UNIT 4. MQA PYQ QUESTIONS
Q.1) Explain histogram or frequency distribution diagram
A histogram, also known as a frequency distribution diagram, is a graphical representation of data that displays the distribution of a dataset. It is commonly used in statistics to visualize the frequency or occurrence of different values or ranges within a dataset.
The horizontal axis of a histogram represents the range of values in the dataset, divided into equal intervals called bins or classes.

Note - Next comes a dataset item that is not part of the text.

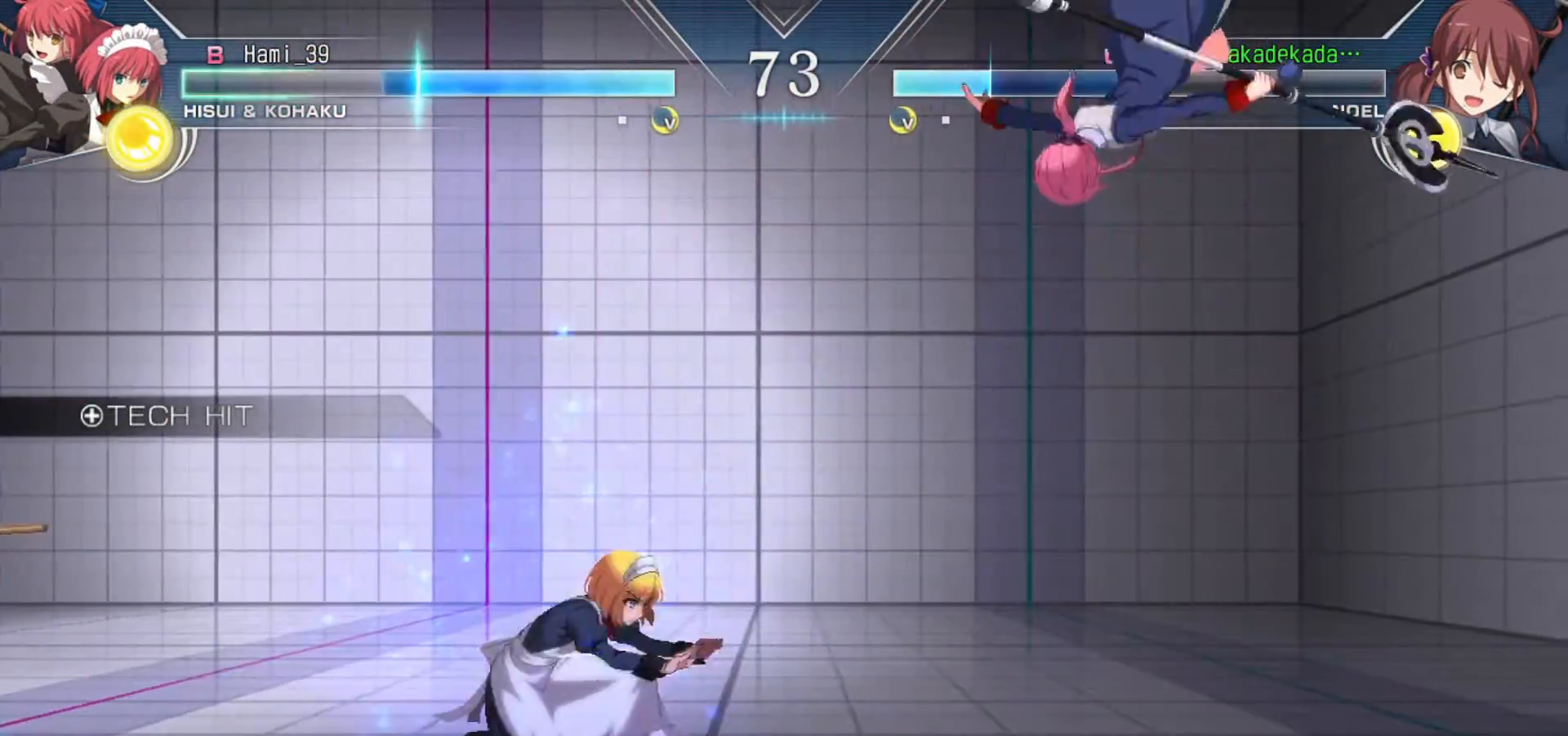
{"buttons": [], "left_stick": "right", "events": [[33, "left_stick", "center"], [50, "TRIANGLE", "up"], [133, "TRIANGLE", "down"], [200, "TRIANGLE", "up"], [483, "left_stick", "right"]]}
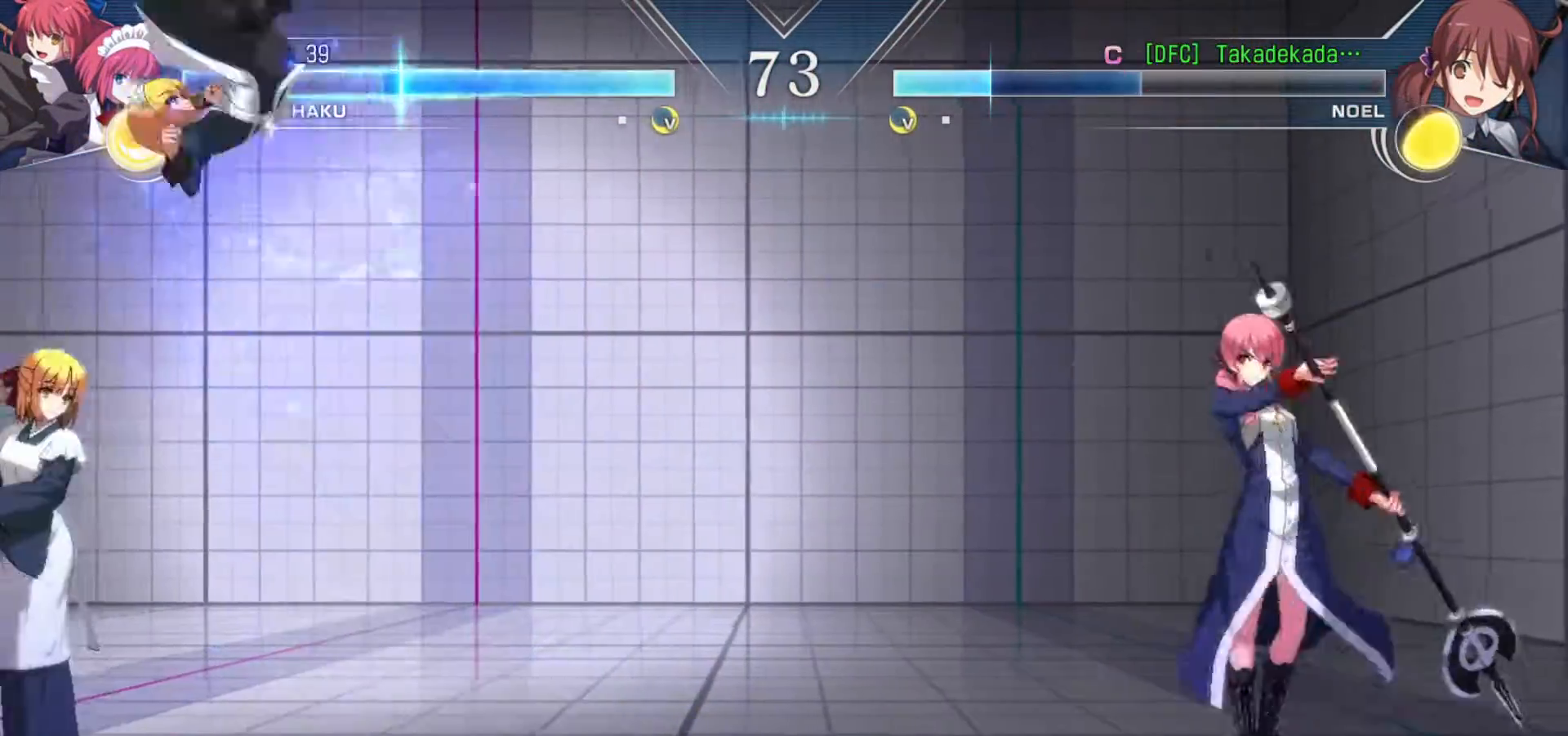
{"buttons": [], "left_stick": "center", "events": [[133, "left_stick", "down"], [217, "TRIANGLE", "down"], [233, "left_stick", "center"], [300, "TRIANGLE", "up"], [417, "TRIANGLE", "down"], [467, "TRIANGLE", "up"]]}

The vertical axis represents the frequency or count of observations falling within each bin.
To create a histogram, the following steps are typically followed:
1. Data collection: Gather the data you want to analyze and determine the variable you want to represent on the horizontal axis.
2. Determine the number of bins: Decide on the number of intervals or bins you want to use to divide the range of values. The choice of the number of bins can affect the appearance of the histogram, so it's important to choose an appropriate number that captures the patterns and distribution of the data.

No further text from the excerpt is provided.